Einige der Inhaltsstoffe sollen nach neueren Studien (letzte 20 Jahre) die Blutgerinnung beeinträchtigen, das macht auch Sinn wenn man die Wirkung auf Hämatome berücksichtigt, da Hämatome aus geronnenem Blut bestehen. Wenn nichts gerinnt kann es schneller abtransportiert werden.
Ich würde es meiner Katze vor einer OP auf keinen Fall geben.
Arnika
Pflanze: Arnica montana L.
Familie: Korbblütengewächse (Asteraceae = Compositae)
Anwendung:
stumpfe Verletzungen, wie Prellungen, Verstauchungen, Blutergüsse
oberflächliche Venenentzündungen
rheumatische Beschwerden
Entzündungen im Mund- und Rachenraum
Insektenstiche
Arnikablüten enthalten neben ätherischem Öl und Flavonoiden Sesquiterpenlactone vom Helenalintyp, die entzündungshemmend, abschwellend und antiseptisch wirken.
Auszüge aus Arnikablüten werden äußerlich bei stumpfen Verletzungen, z.B. Prellungen, Blutergüssen und Verstauchungen, oberflächlichen Venenentzündungen, Entzündungen im Mund- und Rachenraum, rheumatischen Beschwerden und zur Behandlung von Entzündungen nach Insektenstichen angewandt.

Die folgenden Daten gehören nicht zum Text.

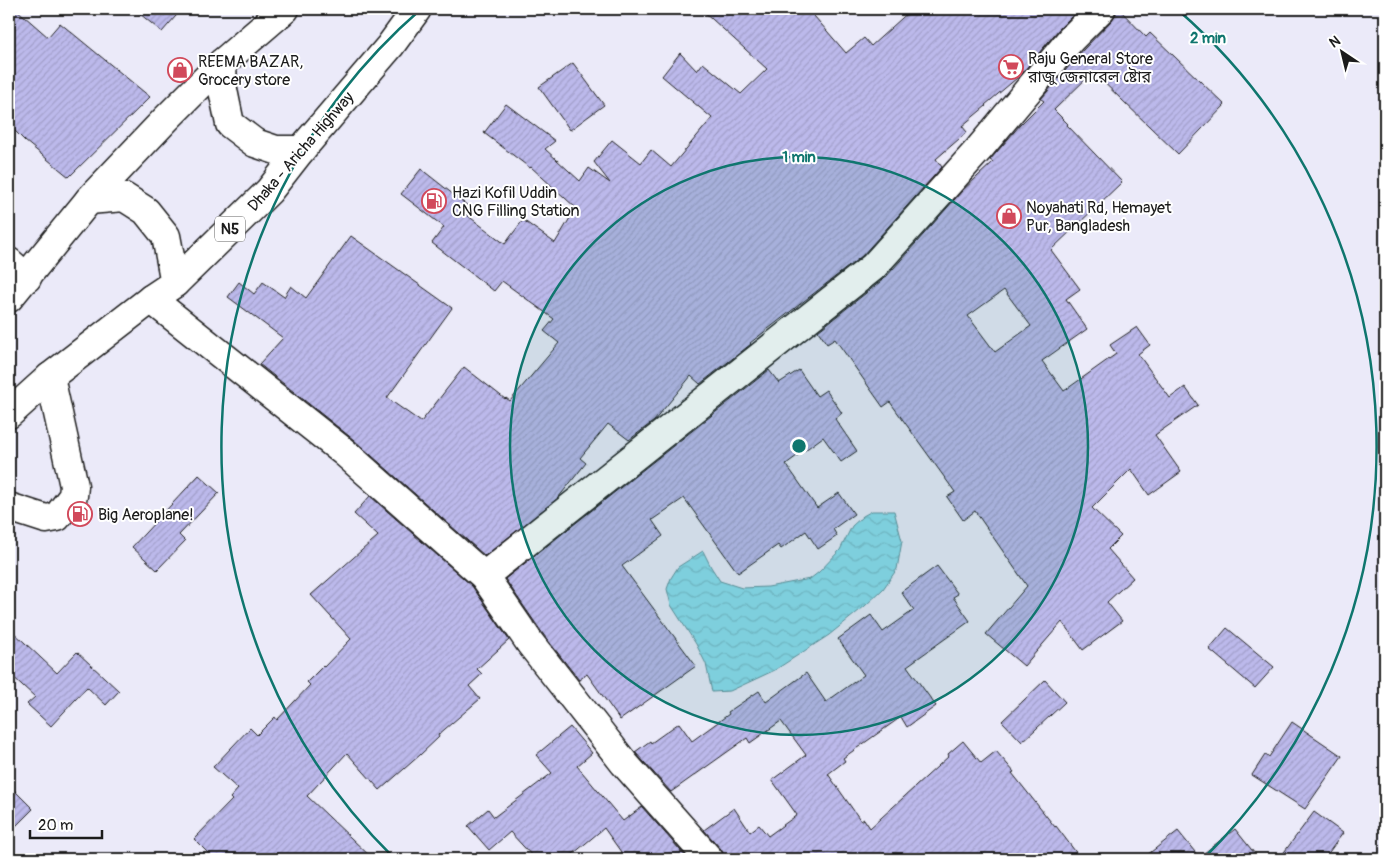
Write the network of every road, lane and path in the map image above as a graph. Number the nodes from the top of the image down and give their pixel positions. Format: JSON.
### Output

Obwohl eine Wirksamkeit aufgrund der Inhaltsstoffe plausibel ist, gibt es keine klinischen Studien, die dies beweisen könnten.
Aufgrund der z.T. toxisch wirkenden Inhaltsstoffe muss von einer innerlichen Anwendungabgeraten werden. Insbesondere bei längerer Anwendung oder bei entsprechend sensibilisierten Personen können durch Arnika selbst Hautausschläge hervorgerufen werden (s. Hinweis).
Auszüge aus Arnika finden sich auch als Zusatz in Haarwässern, Zahncremes und anderen kosmetischen Produkten. Aufgrund des sensibilisierenden Potentials, sollten kosmetische Präparate nicht unkritisch verwendet werden.
Hinweise:
Nicht anwenden bei Überempfindlichkeit gegenüber Arnika oder anderen Korbblütengewächsen (z.B. Kamille, Ringelblume, Schafgarbe)!
Arnikaextrakte können Allergien auslösen, die sich in einem Hautausschlag mit Juckreiz und Bläschenbildung äußert.
Nicht während Schwangerschaft und Stillzeit anwenden!
Es ist nicht geklärt, inwieweit auch bei äußerlicher Anwendung toxische Inhaltsstoffe in den Organismus aufgenommen werden.
Nicht über längere Zeit oder in höherer Dosierung anwenden!
Bei längerer Anwendung oder bei Anwendung konzentrierter Zubereitungen (z.B. unverdünnte Tinkturen) kann es durch direkt toxisch wirkende Inhaltsstoffe (Helenalide) zu Hautausschlägen bis hin zu Geschwüren kommen.
Wenn durch die Behandlung keine Besserung eintritt oder womöglich sogar die Beschwerden verschlimmert werden, sollte die Behandlung abgebrochen und ein Arzt aufgesucht werden!
Zubereitungen aus Arnikablüten nur äußerlich auf intakter Haut anwenden!
Die Einnahme kann infolge örtlicher Reizwirkung am Magen-Darm-Trakt zu Übelkeit, Erbrechen und Durchfall führen. Die Inhaltsstoffe wirken kardiotoxisch. Eine Vergiftung ist gekennzeichnet durch Schwindel, Benommenheit, Herzklopfen, erhöhte Körpertemperatur und kann infolge eines Herz-Kreislaufversagens zum Tode führen.